__Exercise directions__
Format the lines below as a numbered list, omitting any blank lines.

__Data excerpts__
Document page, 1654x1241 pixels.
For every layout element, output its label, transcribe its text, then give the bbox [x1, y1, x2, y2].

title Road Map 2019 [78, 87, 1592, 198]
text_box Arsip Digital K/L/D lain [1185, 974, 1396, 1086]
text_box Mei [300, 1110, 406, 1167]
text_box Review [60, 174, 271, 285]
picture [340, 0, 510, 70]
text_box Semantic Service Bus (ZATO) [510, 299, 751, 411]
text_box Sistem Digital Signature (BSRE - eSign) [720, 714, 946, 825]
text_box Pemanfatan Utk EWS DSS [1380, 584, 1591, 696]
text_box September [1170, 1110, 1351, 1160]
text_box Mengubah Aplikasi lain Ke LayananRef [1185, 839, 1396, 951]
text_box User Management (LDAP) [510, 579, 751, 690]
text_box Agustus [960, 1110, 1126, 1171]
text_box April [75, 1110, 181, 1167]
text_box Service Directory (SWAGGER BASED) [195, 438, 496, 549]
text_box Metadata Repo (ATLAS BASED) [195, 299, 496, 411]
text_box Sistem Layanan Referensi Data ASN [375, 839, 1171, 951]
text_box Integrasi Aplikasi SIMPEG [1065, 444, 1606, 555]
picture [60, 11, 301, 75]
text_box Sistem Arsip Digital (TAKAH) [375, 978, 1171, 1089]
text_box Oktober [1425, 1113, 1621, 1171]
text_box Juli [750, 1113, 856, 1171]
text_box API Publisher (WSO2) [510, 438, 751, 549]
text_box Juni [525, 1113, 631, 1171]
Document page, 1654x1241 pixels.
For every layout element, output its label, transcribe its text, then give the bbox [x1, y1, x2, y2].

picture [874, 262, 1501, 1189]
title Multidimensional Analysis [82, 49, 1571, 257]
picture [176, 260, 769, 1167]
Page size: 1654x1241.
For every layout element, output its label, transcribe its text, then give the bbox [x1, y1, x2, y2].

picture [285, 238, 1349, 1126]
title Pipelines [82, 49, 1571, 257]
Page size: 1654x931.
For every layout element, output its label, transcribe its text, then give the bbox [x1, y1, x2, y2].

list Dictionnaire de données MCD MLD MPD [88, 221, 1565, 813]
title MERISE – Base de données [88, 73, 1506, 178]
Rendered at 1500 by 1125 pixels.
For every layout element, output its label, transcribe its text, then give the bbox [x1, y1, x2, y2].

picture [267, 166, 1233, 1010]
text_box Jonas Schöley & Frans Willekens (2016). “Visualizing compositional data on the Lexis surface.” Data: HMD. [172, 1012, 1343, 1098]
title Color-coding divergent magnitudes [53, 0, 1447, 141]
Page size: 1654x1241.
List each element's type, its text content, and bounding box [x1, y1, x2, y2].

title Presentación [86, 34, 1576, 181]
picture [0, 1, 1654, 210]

__The output__
1. Document page, 1654x1241 pixels.
2. For every layout element, output its label, transcribe its text, then give the bbox [x1, y1, x2, y2].
3. title Road Map 2019 [78, 87, 1592, 198]
4. text_box Arsip Digital K/L/D lain [1185, 974, 1396, 1086]
5. text_box Mei [300, 1110, 406, 1167]
6. text_box Review [60, 174, 271, 285]
7. picture [340, 0, 510, 70]
8. text_box Semantic Service Bus (ZATO) [510, 299, 751, 411]
9. text_box Sistem Digital Signature (BSRE - eSign) [720, 714, 946, 825]
10. text_box Pemanfatan Utk EWS DSS [1380, 584, 1591, 696]
11. text_box September [1170, 1110, 1351, 1160]
12. text_box Mengubah Aplikasi lain Ke LayananRef [1185, 839, 1396, 951]
13. text_box User Management (LDAP) [510, 579, 751, 690]
14. text_box Agustus [960, 1110, 1126, 1171]
15. text_box April [75, 1110, 181, 1167]
16. text_box Service Directory (SWAGGER BASED) [195, 438, 496, 549]
17. text_box Metadata Repo (ATLAS BASED) [195, 299, 496, 411]
18. text_box Sistem Layanan Referensi Data ASN [375, 839, 1171, 951]
19. text_box Integrasi Aplikasi SIMPEG [1065, 444, 1606, 555]
20. picture [60, 11, 301, 75]
21. text_box Sistem Arsip Digital (TAKAH) [375, 978, 1171, 1089]
22. text_box Oktober [1425, 1113, 1621, 1171]
23. text_box Juli [750, 1113, 856, 1171]
24. text_box API Publisher (WSO2) [510, 438, 751, 549]
25. text_box Juni [525, 1113, 631, 1171]
26. Document page, 1654x1241 pixels.
27. For every layout element, output its label, transcribe its text, then give the bbox [x1, y1, x2, y2].
28. picture [874, 262, 1501, 1189]
29. title Multidimensional Analysis [82, 49, 1571, 257]
30. picture [176, 260, 769, 1167]
31. Page size: 1654x1241.
32. For every layout element, output its label, transcribe its text, then give the bbox [x1, y1, x2, y2].
33. picture [285, 238, 1349, 1126]
34. title Pipelines [82, 49, 1571, 257]
35. Page size: 1654x931.
36. For every layout element, output its label, transcribe its text, then give the bbox [x1, y1, x2, y2].
37. list Dictionnaire de données MCD MLD MPD [88, 221, 1565, 813]
38. title MERISE – Base de données [88, 73, 1506, 178]
39. Rendered at 1500 by 1125 pixels.
40. For every layout element, output its label, transcribe its text, then give the bbox [x1, y1, x2, y2].
41. picture [267, 166, 1233, 1010]
42. text_box Jonas Schöley & Frans Willekens (2016). “Visualizing compositional data on the Lexis surface.” Data: HMD. [172, 1012, 1343, 1098]
43. title Color-coding divergent magnitudes [53, 0, 1447, 141]
44. Page size: 1654x1241.
45. List each element's type, its text content, and bounding box [x1, y1, x2, y2].
46. title Presentación [86, 34, 1576, 181]
47. picture [0, 1, 1654, 210]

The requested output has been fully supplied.